(Collected data)
*** Begin section ***

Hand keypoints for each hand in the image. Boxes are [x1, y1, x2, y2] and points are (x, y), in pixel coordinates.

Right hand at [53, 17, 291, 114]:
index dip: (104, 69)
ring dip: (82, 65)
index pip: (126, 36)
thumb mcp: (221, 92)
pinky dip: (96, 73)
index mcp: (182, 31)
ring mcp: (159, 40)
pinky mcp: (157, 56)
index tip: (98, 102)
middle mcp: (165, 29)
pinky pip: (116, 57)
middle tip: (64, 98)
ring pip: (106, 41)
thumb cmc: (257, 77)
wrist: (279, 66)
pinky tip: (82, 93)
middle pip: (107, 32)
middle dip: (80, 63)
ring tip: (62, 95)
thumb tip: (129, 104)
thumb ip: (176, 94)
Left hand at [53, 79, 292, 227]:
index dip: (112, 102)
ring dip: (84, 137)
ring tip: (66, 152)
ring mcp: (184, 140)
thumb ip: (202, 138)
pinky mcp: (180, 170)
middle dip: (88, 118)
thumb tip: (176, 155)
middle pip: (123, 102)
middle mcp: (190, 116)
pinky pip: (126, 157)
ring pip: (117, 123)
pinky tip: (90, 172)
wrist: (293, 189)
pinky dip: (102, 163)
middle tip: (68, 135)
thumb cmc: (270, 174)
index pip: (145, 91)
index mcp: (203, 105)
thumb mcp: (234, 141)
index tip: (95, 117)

*** End section ***
*** Begin section ***

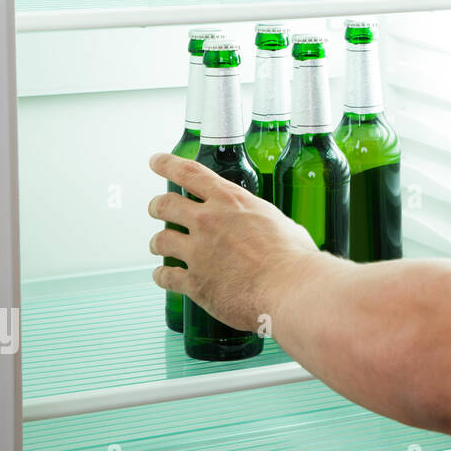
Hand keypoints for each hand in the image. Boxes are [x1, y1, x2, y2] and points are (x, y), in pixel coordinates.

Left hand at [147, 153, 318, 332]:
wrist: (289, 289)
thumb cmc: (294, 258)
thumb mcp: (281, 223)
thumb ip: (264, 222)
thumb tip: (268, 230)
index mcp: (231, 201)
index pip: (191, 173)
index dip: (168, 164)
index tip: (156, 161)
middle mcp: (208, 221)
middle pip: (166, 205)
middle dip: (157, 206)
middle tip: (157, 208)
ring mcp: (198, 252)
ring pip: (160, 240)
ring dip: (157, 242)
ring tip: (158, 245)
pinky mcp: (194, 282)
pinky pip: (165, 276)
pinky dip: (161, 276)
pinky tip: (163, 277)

*** End section ***
*** Begin section ***

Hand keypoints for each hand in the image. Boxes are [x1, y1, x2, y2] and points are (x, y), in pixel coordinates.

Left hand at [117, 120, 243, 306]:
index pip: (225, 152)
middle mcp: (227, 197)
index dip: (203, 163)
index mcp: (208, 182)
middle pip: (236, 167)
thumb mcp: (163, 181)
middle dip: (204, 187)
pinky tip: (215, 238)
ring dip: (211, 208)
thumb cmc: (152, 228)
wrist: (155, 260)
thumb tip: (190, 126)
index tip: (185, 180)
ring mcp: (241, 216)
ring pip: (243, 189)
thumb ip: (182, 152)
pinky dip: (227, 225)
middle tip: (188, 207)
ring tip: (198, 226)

*** End section ***

### [What to produce]
Take the records above and return, word for word, only the lines that fall from the line with "thumb tip: (268, 230)" to the line with "pinky mcp: (194, 282)", both of them included.

### [Answer section]
thumb tip: (268, 230)
index mcp: (231, 201)
index pip: (191, 173)
index dip: (168, 164)
index tip: (156, 161)
middle mcp: (208, 221)
middle pip: (166, 205)
middle dip: (157, 206)
middle tip: (157, 208)
ring mcp: (198, 252)
ring pip: (160, 240)
ring dip: (157, 242)
ring tip: (158, 245)
pinky mcp: (194, 282)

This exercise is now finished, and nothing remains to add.